### WHAT YOU ARE ASKED TO DO
Repeat the entries that follow verbatim, without any of their pictures.

(Page-level text extractions)
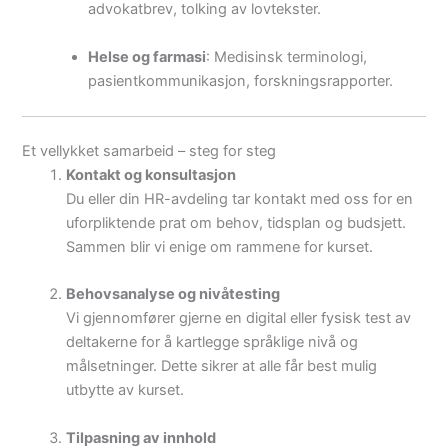
advokatbrev, tolking av lovtekster.
Helse og farmasi
: Medisinsk terminologi,
pasientkommunikasjon, forskningsrapporter.
Et vellykket samarbeid – steg for steg
Kontakt og konsultasjon
Du eller din HR-avdeling tar kontakt med oss for en
uforpliktende prat om behov, tidsplan og budsjett.
Sammen blir vi enige om rammene for kurset.
Behovsanalyse og nivåtesting
Vi gjennomfører gjerne en digital eller fysisk test av
deltakerne for å kartlegge språklige nivå og
målsetninger. Dette sikrer at alle får best mulig
utbytte av kurset.
Tilpasning av innhold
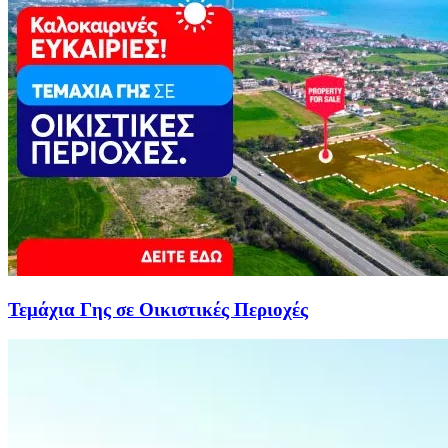
Τεμάχια Γης σε Οικιστικές Περιοχές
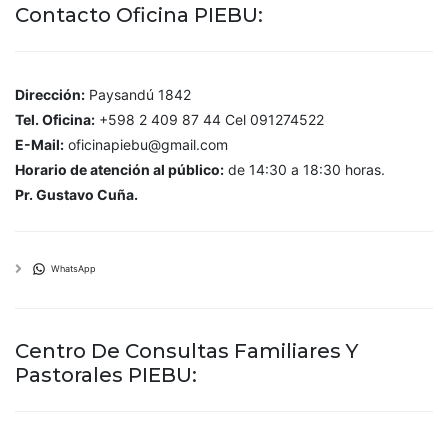
Contacto Oficina PIEBU:
Dirección:
Paysandú 1842
Tel. Oficina:
+598 2 409 87 44 Cel 091274522
E-Mail:
oficinapiebu@gmail.com
Horario de atención al público:
de 14:30 a 18:30 horas.
Pr. Gustavo Cuña.
WhatsApp
Centro De Consultas Familiares Y
Pastorales PIEBU:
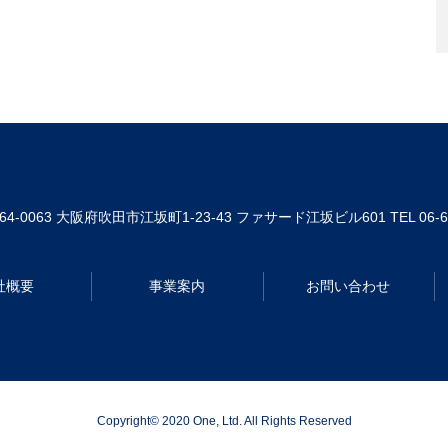
64-0063
大阪府吹田市江坂町1-23-43 ファサード江坂ビル601
TEL 06-
社概要
事業案内
お問い合わせ
Copyright© 2020 One, Ltd. All Rights Reserved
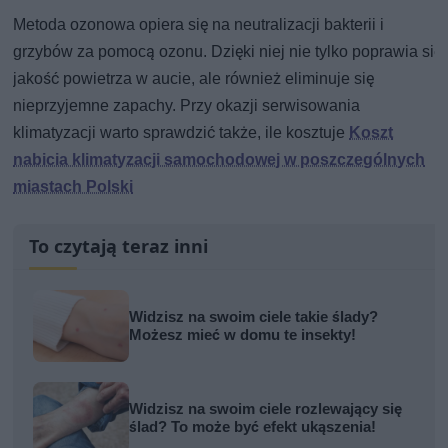
Metoda ozonowa opiera się na neutralizacji bakterii i
grzybów za pomocą ozonu. Dzięki niej nie tylko poprawia się
jakość powietrza w aucie, ale również eliminuje się
nieprzyjemne zapachy. Przy okazji serwisowania
klimatyzacji warto sprawdzić także, ile kosztuje
Koszt
nabicia klimatyzacji samochodowej w poszczególnych
miastach Polski
To czytają teraz inni
Widzisz na swoim ciele takie ślady?
Możesz mieć w domu te insekty!
Widzisz na swoim ciele rozlewający się
ślad? To może być efekt ukąszenia!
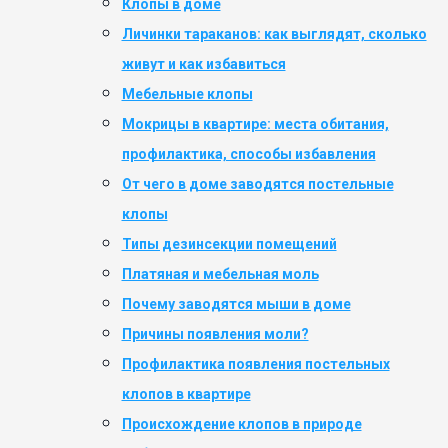
Клопы в доме
Личинки тараканов: как выглядят, сколько
живут и как избавиться
Мебельные клопы
Мокрицы в квартире: места обитания,
профилактика, способы избавления
От чего в доме заводятся постельные
клопы
Типы дезинсекции помещений
Платяная и мебельная моль
Почему заводятся мыши в доме
Причины появления моли?
Профилактика появления постельных
клопов в квартире
Происхождение клопов в природе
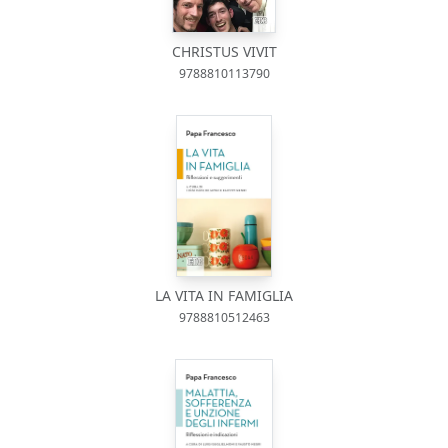
CHRISTUS VIVIT
9788810113790
LA VITA IN FAMIGLIA
9788810512463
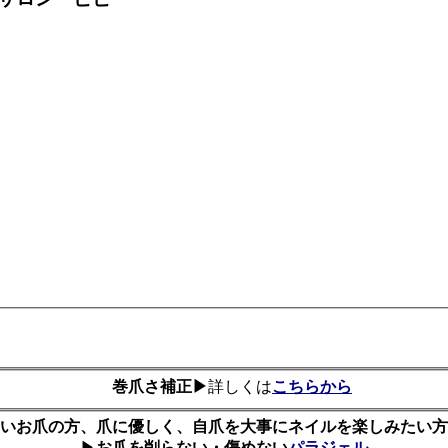
巻爪さ補正▶
詳しくは
こちらから
いお爪の方、爪に優しく、自爪を大事にネイルを楽しみたい方
▶
お爪を削らない・傷めない
パラジェル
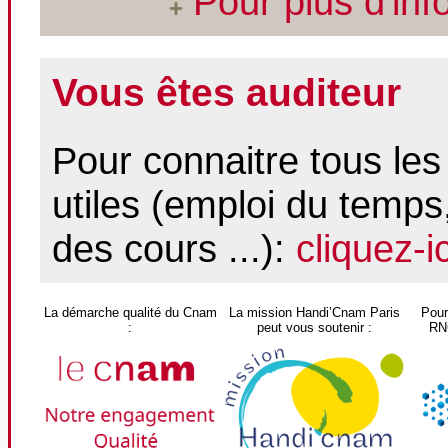
Pour plus d'inf
Vous êtes auditeur
Pour connaitre tous les 
utiles (emploi du temps,
des cours ...):
cliquez-ic
La démarche qualité du Cnam
La mission Handi’Cnam Paris
Pour
:
peut vous soutenir :
RNC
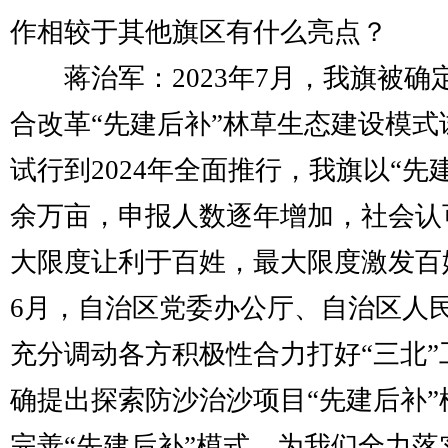
作相较于其他旗区有什么亮点？
蒋治军：2023年7月，我旗被确
合改革“先建后补”林草生态建设模式试
试行到2024年全面推行，我旗以“先
余万亩，申报人数逐年增加，社会认
大限度让利于百姓，最大限度激发百
6月，自治区党委办公厅、自治区人
充分调动各方积极性合力打好“三北
确提出探索防沙治沙项目“先建后补
完善“先建后补”模式，为我们全力落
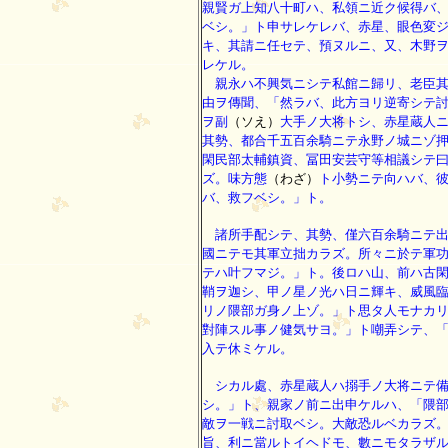
親賢ガ上知八十町ハ、私領ニ近ク候得バ
ベシ。」ト申サレケレバ、赤星、眼色変
キ、其請ニ任セテ、預ヌルニ、又、木野
レケル。
親永ハ不興気ニシテ私館ニ歸リ、老臣其
由ヲ傳聞、「然ラバ、此方ヨリ逆寄シテ
ヲ副
（ソえ）
大手ノ大将トシ、赤星蔵人
其勢、都合千五百余騎ニテ永野ノ城ニゾ
閑民部太輔鎮資、冨田安芸守等相議シテ
ズ。味方態
（わざ）
ト小勢ニテ向ハバ、
バ、救フベシ。」ト。
諸所手配シテ、其勢、僅六百余騎ニテ出
國ニテモ其軍立拙カラズ。所々ニ於テ軍
テハ叶フマジ。」ト。後ロハ山、前ハ古
鞘ヲ迦シ、甲ノ星ノ光ハ日ニ輝キ、威風
リノ隈部ガ身ノ上ゾ。」ト思タ人モナカ
對陣スル事ノ健気サヨ。」ト嘲弄シテ、
入テ休ミケル。
シカル處、赤星蔵人ハ搦手ノ大将ニテ備
シ。」ト、親家ノ前ニ出申ケルハ、「隈
敵ヲ一戦ニ討取ベシ。大敵恐ルベカラズ
旨、利ニ當ルトイヘドモ、數ニモタラザ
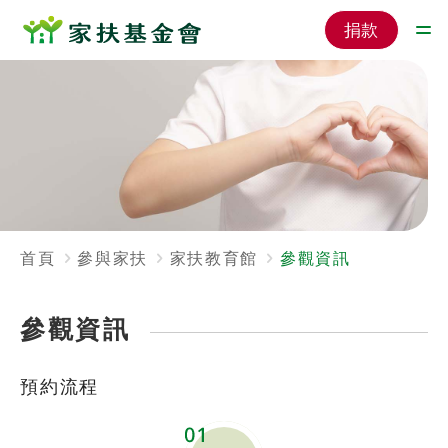
捐款
首頁
參與家扶
家扶教育館
參觀資訊
參觀資訊
預約流程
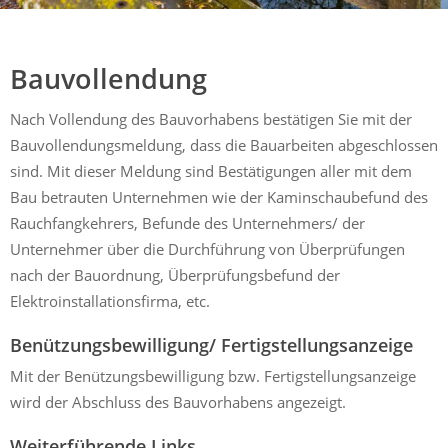
Mühldorf
Ein Lebensraum zum Wohlfühlen
Bauvollendung
Nach Vollendung des Bauvorhabens bestätigen Sie mit der
Bauvollendungsmeldung, dass die Bauarbeiten abgeschlossen
sind. Mit dieser Meldung sind Bestätigungen aller mit dem
Bau betrauten Unternehmen wie der Kaminschaubefund des
Rauchfangkehrers, Befunde des Unternehmers/ der
Unternehmer über die Durchführung von Überprüfungen
nach der Bauordnung, Überprüfungsbefund der
Elektroinstallationsfirma, etc.
Benützungsbewilligung/ Fertigstellungsanzeige
Mit der Benützungsbewilligung bzw. Fertigstellungsanzeige
wird der Abschluss des Bauvorhabens angezeigt.
Weiterführende Links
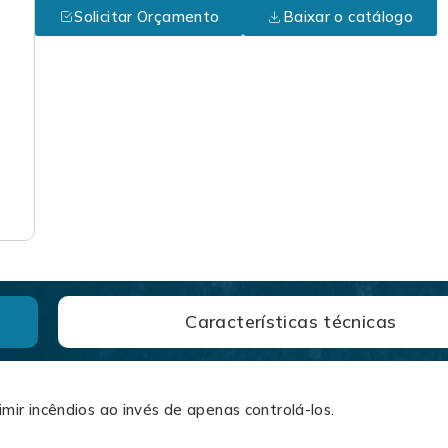
Solicitar Orçamento
Baixar o catálogo
Características técnicas
mir incêndios ao invés de apenas controlá-los.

### TASK RESULT
advokatbrev, tolking av lovtekster.
Helse og farmasi
: Medisinsk terminologi,
pasientkommunikasjon, forskningsrapporter.
Et vellykket samarbeid – steg for steg
Kontakt og konsultasjon
Du eller din HR-avdeling tar kontakt med oss for en
uforpliktende prat om behov, tidsplan og budsjett.
Sammen blir vi enige om rammene for kurset.
Behovsanalyse og nivåtesting
Vi gjennomfører gjerne en digital eller fysisk test av
deltakerne for å kartlegge språklige nivå og
målsetninger. Dette sikrer at alle får best mulig
utbytte av kurset.
Tilpasning av innhold
Τεμάχια Γης σε Οικιστικές Περιοχές
Contacto Oficina PIEBU:
Dirección:
Paysandú 1842
Tel. Oficina:
+598 2 409 87 44 Cel 091274522
E-Mail:
oficinapiebu@gmail.com
Horario de atención al público:
de 14:30 a 18:30 horas.
Pr. Gustavo Cuña.
WhatsApp
Centro De Consultas Familiares Y
Pastorales PIEBU:
64-0063
大阪府吹田市江坂町1-23-43 ファサード江坂ビル601
TEL 06-
社概要
事業案内
お問い合わせ
Copyright© 2020 One, Ltd. All Rights Reserved
Metoda ozonowa opiera się na neutralizacji bakterii i
grzybów za pomocą ozonu. Dzięki niej nie tylko poprawia się
jakość powietrza w aucie, ale również eliminuje się
nieprzyjemne zapachy. Przy okazji serwisowania
klimatyzacji warto sprawdzić także, ile kosztuje
Koszt
nabicia klimatyzacji samochodowej w poszczególnych
miastach Polski
To czytają teraz inni
Widzisz na swoim ciele takie ślady?
Możesz mieć w domu te insekty!
Widzisz na swoim ciele rozlewający się
ślad? To może być efekt ukąszenia!
Клопы в доме
Личинки тараканов: как выглядят, сколько
живут и как избавиться
Мебельные клопы
Мокрицы в квартире: места обитания,
профилактика, способы избавления
От чего в доме заводятся постельные
клопы
Типы дезинсекции помещений
Платяная и мебельная моль
Почему заводятся мыши в доме
Причины появления моли?
Профилактика появления постельных
клопов в квартире
Происхождение клопов в природе
CHRISTUS VIVIT
9788810113790
LA VITA IN FAMIGLIA
9788810512463
巻爪さ補正▶
詳しくは
こちらから
いお爪の方、爪に優しく、自爪を大事にネイルを楽しみたい方
▶
お爪を削らない・傷めない
パラジェル
Pour plus d'inf
Vous êtes auditeur
Pour connaitre tous les 
utiles (emploi du temps,
des cours ...):
cliquez-ic
La démarche qualité du Cnam
La mission Handi’Cnam Paris
Pour
:
peut vous soutenir :
RNC
作相较于其他旗区有什么亮点？
蒋治军：2023年7月，我旗被确
合改革“先建后补”林草生态建设模式试
试行到2024年全面推行，我旗以“先
余万亩，申报人数逐年增加，社会认
大限度让利于百姓，最大限度激发百
6月，自治区党委办公厅、自治区人
充分调动各方积极性合力打好“三北
确提出探索防沙治沙项目“先建后补
完善“先建后补”模式，为我们全力落
親賢ガ上知八十町ハ、私領ニ近ク候得バ
ベシ。」ト申サレケレバ、赤星、眼色変
キ、其請ニ任セテ、預ヌルニ、又、木野
レケル。
親永ハ不興気ニシテ私館ニ歸リ、老臣其
由ヲ傳聞、「然ラバ、此方ヨリ逆寄シテ
ヲ副
（ソえ）
大手ノ大将トシ、赤星蔵人
其勢、都合千五百余騎ニテ永野ノ城ニゾ
閑民部太輔鎮資、冨田安芸守等相議シテ
ズ。味方態
（わざ）
ト小勢ニテ向ハバ、
バ、救フベシ。」ト。
諸所手配シテ、其勢、僅六百余騎ニテ出
國ニテモ其軍立拙カラズ。所々ニ於テ軍
テハ叶フマジ。」ト。後ロハ山、前ハ古
鞘ヲ迦シ、甲ノ星ノ光ハ日ニ輝キ、威風
リノ隈部ガ身ノ上ゾ。」ト思タ人モナカ
對陣スル事ノ健気サヨ。」ト嘲弄シテ、
入テ休ミケル。
シカル處、赤星蔵人ハ搦手ノ大将ニテ備
シ。」ト、親家ノ前ニ出申ケルハ、「隈
敵ヲ一戦ニ討取ベシ。大敵恐ルベカラズ
旨、利ニ當ルトイヘドモ、數ニモタラザ
捐款
首頁
參與家扶
家扶教育館
參觀資訊
參觀資訊
預約流程
Mühldorf
Ein Lebensraum zum Wohlfühlen
Bauvollendung
Nach Vollendung des Bauvorhabens bestätigen Sie mit der
Bauvollendungsmeldung, dass die Bauarbeiten abgeschlossen
sind. Mit dieser Meldung sind Bestätigungen aller mit dem
Bau betrauten Unternehmen wie der Kaminschaubefund des
Rauchfangkehrers, Befunde des Unternehmers/ der
Unternehmer über die Durchführung von Überprüfungen
nach der Bauordnung, Überprüfungsbefund der
Elektroinstallationsfirma, etc.
Benützungsbewilligung/ Fertigstellungsanzeige
Mit der Benützungsbewilligung bzw. Fertigstellungsanzeige
wird der Abschluss des Bauvorhabens angezeigt.
Weiterführende Links
Solicitar Orçamento
Baixar o catálogo
Características técnicas
mir incêndios ao invés de apenas controlá-los.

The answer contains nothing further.